I have counted the omer in completion one time. It was back in 2016, the year Rich and I traveled with my parents to Israel. I thought that it would be super meaningful to count the omer in Israel and insisted we do it properly. We ended up counting the omer every night, in bed, completely exhausted. It was not meaningful. However, it did provide an excellent link between Passover and Shavuot. I think this is missing for a lot of kids. Shavuot in general is missing. It’s such a tame holiday, compared with Passover and Sukkot, that it gets forgotten. It’s also right at the beginning of summer when all anyone wants to do is be out in the sunshine. But I kind-of love it. It’s easy, and I LOVE cheese.
I was inspired by a Pinterest post (of course) with little bags for each day hanging from a string. I loved the idea, but it looks a bit messy, a bit big, and I would have to fill up all the bags with a treat in advance! I was also inspired by advent calendars, but let’s face it, 25 days is a lot less than 49! And no one on Etsy wanted to double the size of their advent calendar for me.
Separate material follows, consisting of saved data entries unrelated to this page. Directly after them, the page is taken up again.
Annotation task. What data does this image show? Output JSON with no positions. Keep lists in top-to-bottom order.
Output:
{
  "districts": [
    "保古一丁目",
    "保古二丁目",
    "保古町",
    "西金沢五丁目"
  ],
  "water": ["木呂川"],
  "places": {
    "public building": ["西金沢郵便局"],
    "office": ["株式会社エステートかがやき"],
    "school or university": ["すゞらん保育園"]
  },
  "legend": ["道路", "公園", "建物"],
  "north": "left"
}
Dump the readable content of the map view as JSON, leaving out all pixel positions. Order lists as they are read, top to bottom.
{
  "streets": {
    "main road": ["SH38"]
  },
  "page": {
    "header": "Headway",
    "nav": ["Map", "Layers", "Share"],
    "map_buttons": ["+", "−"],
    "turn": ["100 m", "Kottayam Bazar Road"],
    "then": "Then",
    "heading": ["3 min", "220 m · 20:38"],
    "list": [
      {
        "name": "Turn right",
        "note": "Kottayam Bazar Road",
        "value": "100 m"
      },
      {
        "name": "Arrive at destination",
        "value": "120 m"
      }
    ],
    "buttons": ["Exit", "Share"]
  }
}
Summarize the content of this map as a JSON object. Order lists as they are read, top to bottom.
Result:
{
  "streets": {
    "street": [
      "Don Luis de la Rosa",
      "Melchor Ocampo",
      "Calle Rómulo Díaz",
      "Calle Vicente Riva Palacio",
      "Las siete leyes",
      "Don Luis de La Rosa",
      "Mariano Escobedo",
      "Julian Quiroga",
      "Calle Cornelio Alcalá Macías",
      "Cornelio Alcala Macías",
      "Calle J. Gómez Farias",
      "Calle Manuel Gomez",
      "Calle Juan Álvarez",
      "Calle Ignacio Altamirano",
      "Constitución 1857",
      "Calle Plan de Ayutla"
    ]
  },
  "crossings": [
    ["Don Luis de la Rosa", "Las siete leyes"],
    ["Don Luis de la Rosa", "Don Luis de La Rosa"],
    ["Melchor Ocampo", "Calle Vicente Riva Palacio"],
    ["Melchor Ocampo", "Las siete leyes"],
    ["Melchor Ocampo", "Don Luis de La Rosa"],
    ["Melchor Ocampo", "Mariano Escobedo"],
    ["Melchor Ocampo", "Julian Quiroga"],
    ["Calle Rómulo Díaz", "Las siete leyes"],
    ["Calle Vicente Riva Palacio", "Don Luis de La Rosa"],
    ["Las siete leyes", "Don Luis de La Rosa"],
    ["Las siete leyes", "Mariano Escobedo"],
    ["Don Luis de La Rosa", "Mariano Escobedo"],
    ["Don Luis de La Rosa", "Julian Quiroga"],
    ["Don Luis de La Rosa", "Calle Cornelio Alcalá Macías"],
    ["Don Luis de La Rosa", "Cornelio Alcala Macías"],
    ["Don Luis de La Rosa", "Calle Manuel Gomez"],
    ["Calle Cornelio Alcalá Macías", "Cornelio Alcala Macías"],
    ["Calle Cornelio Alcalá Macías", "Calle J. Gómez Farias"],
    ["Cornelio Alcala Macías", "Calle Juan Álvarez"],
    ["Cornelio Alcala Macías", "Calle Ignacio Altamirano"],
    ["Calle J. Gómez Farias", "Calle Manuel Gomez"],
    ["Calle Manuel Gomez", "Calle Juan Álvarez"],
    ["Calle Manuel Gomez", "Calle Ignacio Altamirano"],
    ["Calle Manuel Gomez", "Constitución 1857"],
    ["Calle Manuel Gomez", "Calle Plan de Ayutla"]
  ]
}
My dad suggested an omer box. Omer counters are common (at least as common as you can get for a looked-over Jewish ritual) and he incorporated a box! That way, I could surprise Eitan with a little treat every night and not have to plan much in advance. He even MADE the box, and I had the top laser cut with my own design. Some people were surprised that I gave Eitan a treat every night for 49 nights. Please note that it was typically a bit more dessert; he usually gets 5 raisinettes at dinner so I gave him 5 more in the omer box. He LOVED it. For Shabbat, he usually got a little present or book. Even better! For full disclosure: we didn’t wait till nighttime to count they way you’re supposed to. In the summer, that is way past Eitan’s bedtime and I thought it was more important to expose him to counting the omer. Maybe when he’s older – I can’t wait to use the box again next year!